# How to complete this task
Carry on writing the blog post below about problems social media has yet to solve, starting right after its last sentence.

# Selected text
* * * * * * * * *

Five problems that Social Media could solve

May 14th, 2010 by SJacob Leave a reply »

Social media as we know it has continued to evolve. With every conference or social media exhibition that you visit or participate, you’ll see how many social media and web application challenges now have compelling and viable solutions.
Whether it is to find and keep in touch with online friends or for the latest social media news, we seem to have incorporated social media into every aspect of our daily lives. With so many solutions on display, here are five of the “cannot seem to get away from” problems that social media and web applications still have yet to successfully address:

Online Search Excess:
Online search remains largely disconnected from the social web, even though Social Media and Search have had an intertwined relationship in their emerging development. Try browsing Facebook to doing a Google search, and you’ll barely see the influence of the social web on the results that get delivered. There are tools that let you crowdsource the search process, but we’re only beginning to see the incorporation of socially-produced knowledge into our primary search tools. When Google search knows what I want to see based on who I’m friends with on Twitter, Facebook and FourSquare — and more importantly, who I pay attention to i.e., collective, friend-filtered, collaborative search — then it will get interesting. Meanwhile, you’ll continue to sift through pages of irrelevant search results.

Contact List Confusion:
Lets say you sign up with a handful of social networks and web services — think Gmail, Twitter, Facebook, LinkedIn and FourSquare — and you’ve got multiple lists of contacts to manage in each place. Most of these services let you import contacts from at least two of the others, and even do repeat imports to find friends who’ve recently signed up for a service you’ve used for a while. However, you get the most out of each of these social tools when you take the time to update your contact information, organizing them around different contexts and level of closeness within the relationship. Having said that, work has yet to be done to keep your Twitter lists in sync with your Facebook lists, or to create LinkedIn relationships that reflect your contact information in Gmail. With so many networks and contacts to keep organized, no wonder we are unable to have a fully satisfying experience with any one network.

Information Highway Overload:
RSS started as a way to aggregate all the streams of content we found online, but today we’re more likely to be drowned in a river of feeds — not to mention e-mail, texts, updates, multimedia messages etc. We’ve got great tools for creating, finding, organizing and viewing content, but very little to help us sort out and manage the volume of information that is now available online. The challenge of information overload and attention management isn’t just a technical problem, there needs to be some better tools that would address this issue.

* * * * * * * * *

# Dataset records
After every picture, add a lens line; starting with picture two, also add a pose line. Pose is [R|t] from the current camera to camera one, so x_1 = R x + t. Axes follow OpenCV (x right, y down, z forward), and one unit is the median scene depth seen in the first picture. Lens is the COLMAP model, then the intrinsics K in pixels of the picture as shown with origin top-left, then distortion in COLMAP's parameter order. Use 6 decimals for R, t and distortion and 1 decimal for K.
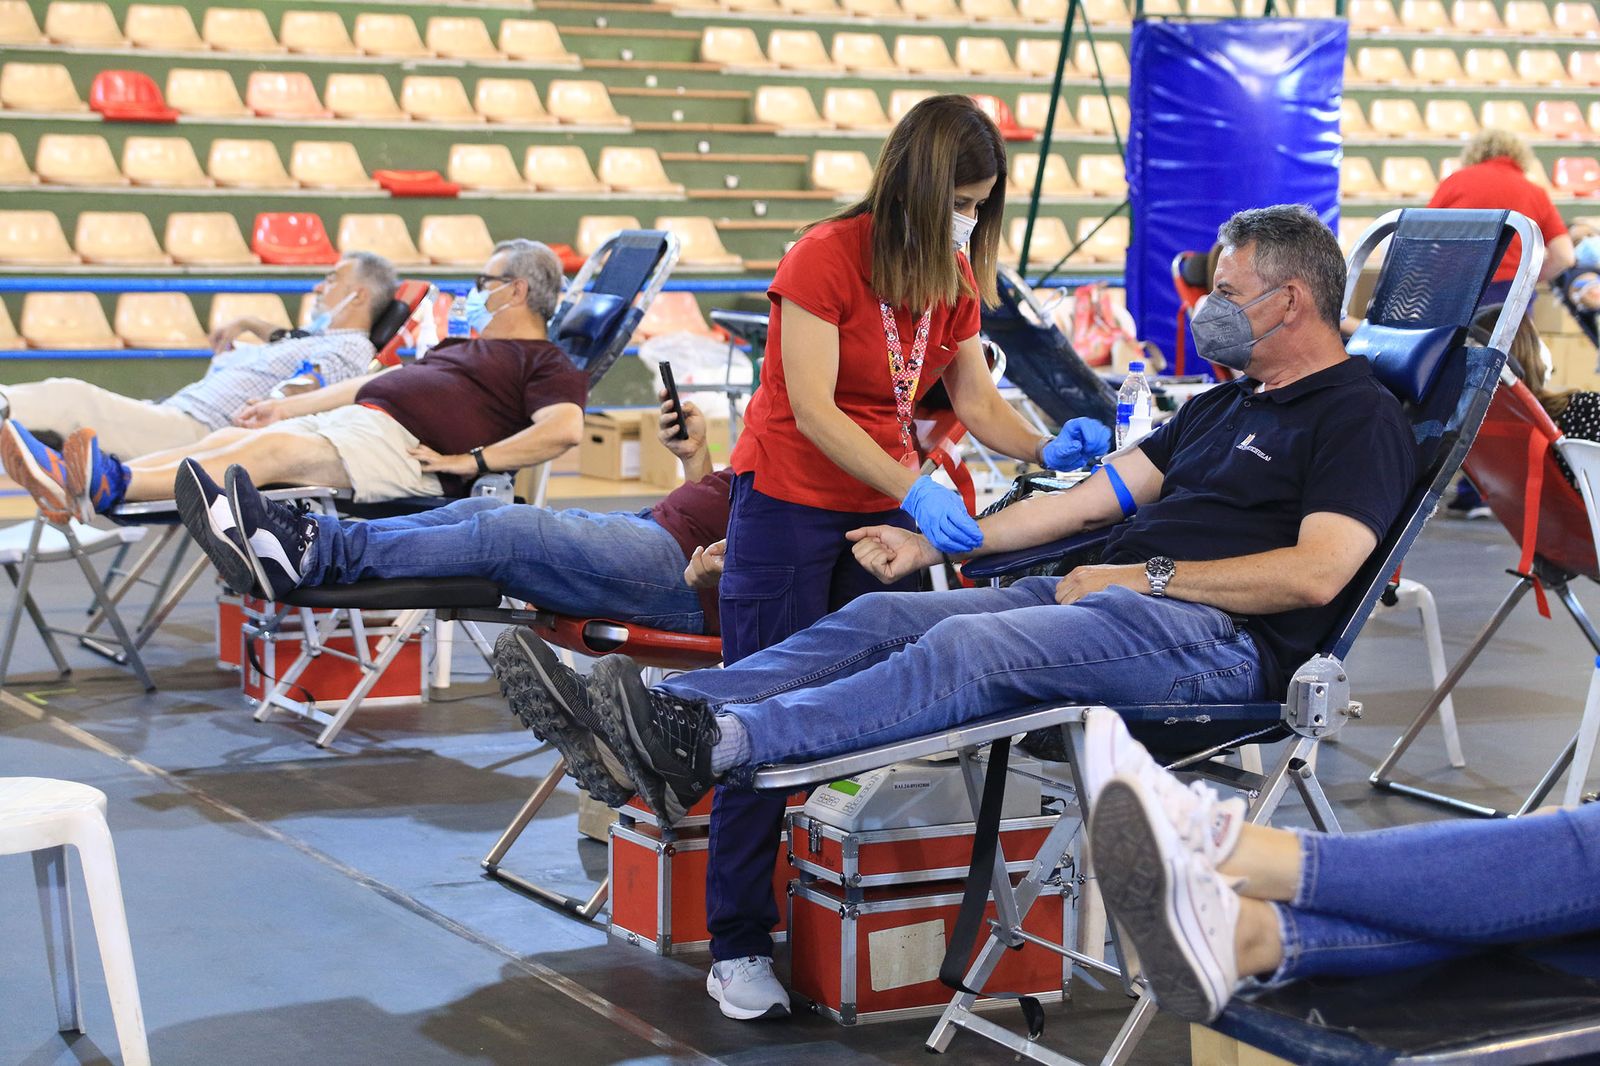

* * * * * * * * *

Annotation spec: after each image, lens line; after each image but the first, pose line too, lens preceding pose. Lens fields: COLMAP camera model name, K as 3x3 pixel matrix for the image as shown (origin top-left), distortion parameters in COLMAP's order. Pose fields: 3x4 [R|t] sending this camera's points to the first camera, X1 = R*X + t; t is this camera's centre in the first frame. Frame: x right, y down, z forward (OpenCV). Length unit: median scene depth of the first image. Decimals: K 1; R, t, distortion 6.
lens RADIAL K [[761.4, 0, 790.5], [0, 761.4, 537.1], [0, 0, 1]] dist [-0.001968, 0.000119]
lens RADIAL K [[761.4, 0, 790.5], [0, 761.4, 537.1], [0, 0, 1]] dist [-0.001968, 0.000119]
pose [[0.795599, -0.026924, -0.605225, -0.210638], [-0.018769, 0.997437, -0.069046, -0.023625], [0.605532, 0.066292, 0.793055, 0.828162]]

* * * * * * * * *

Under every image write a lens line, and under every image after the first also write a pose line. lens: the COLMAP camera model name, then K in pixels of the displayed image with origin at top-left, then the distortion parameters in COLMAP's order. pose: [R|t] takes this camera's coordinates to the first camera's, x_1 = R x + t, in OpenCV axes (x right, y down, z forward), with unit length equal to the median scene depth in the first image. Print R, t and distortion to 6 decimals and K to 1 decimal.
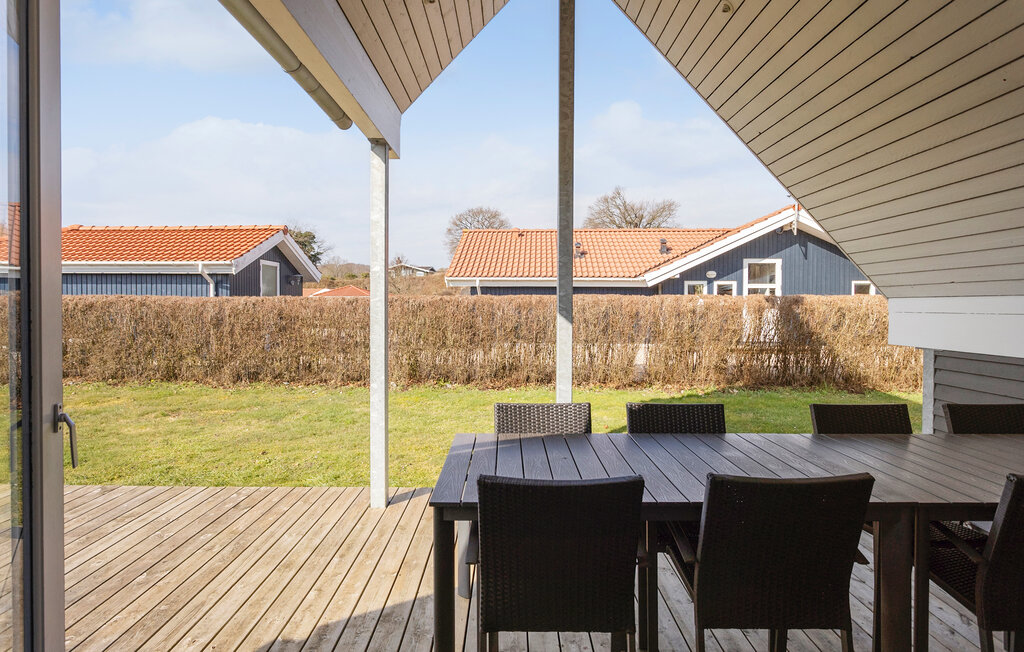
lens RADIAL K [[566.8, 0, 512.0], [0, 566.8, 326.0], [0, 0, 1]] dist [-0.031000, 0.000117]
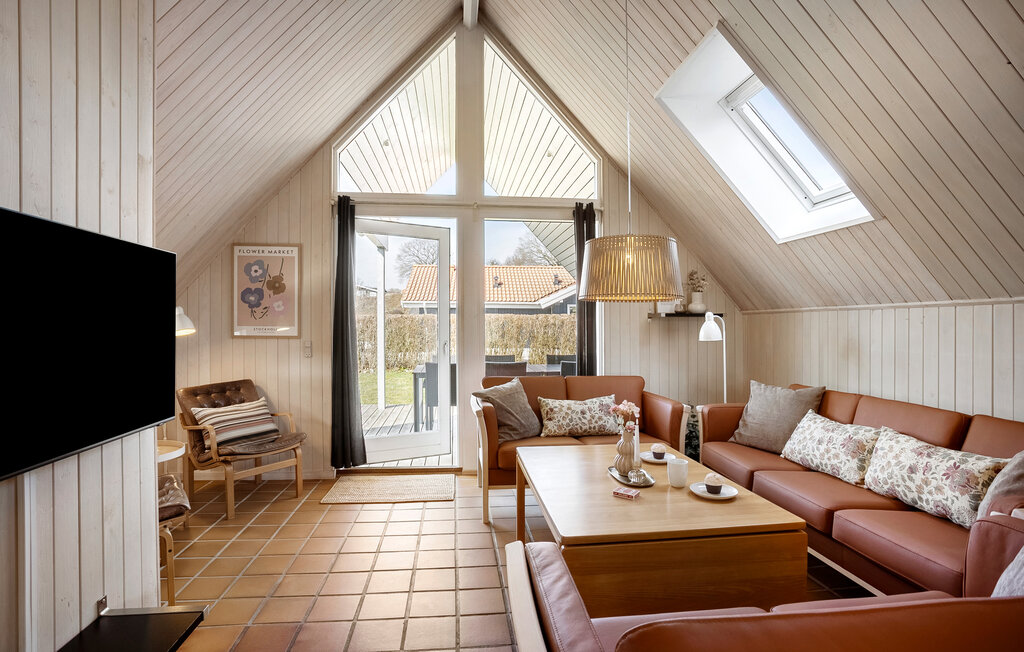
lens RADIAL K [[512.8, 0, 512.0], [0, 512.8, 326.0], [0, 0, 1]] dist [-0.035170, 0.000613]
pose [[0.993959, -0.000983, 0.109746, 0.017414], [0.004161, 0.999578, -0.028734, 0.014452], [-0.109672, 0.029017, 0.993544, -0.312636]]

* * * * * * * * *

# Expected answer
Brand Fixation:
Now that social media is this major force to be part of in marketing, big brands have moved in to seize the opportunities for brand and relationship building. From destination sites to heavily-branded fan pages on Facebook and other networks, social web is transforming into an immersive advertisement. Marketers, social networks and consumers have a stake in finding new ways to create value for site sponsors and advertisers, without eroding the authenticity and trust that are essential to the success of online relationships and social networks.

Lack of Social Concern:
Designers and developers of social media and applications represent the gatekeepers of what is rapidly becoming the world’s most influential medium. Yet only a sliver of that brain power is trained on the world’s pressing environmental and social problems. That miniscule portion has generated some interesting experiments and examples of how social media can bring about social and environmental solutions and be a catalyst for social change. However, we’ve yet to see any evidence that social media will deliver on its world-changing potential. Finding and deploying compelling, scalable models for social and environmental innovation online may be the social web’s toughest challenge — and it’s most crucial one.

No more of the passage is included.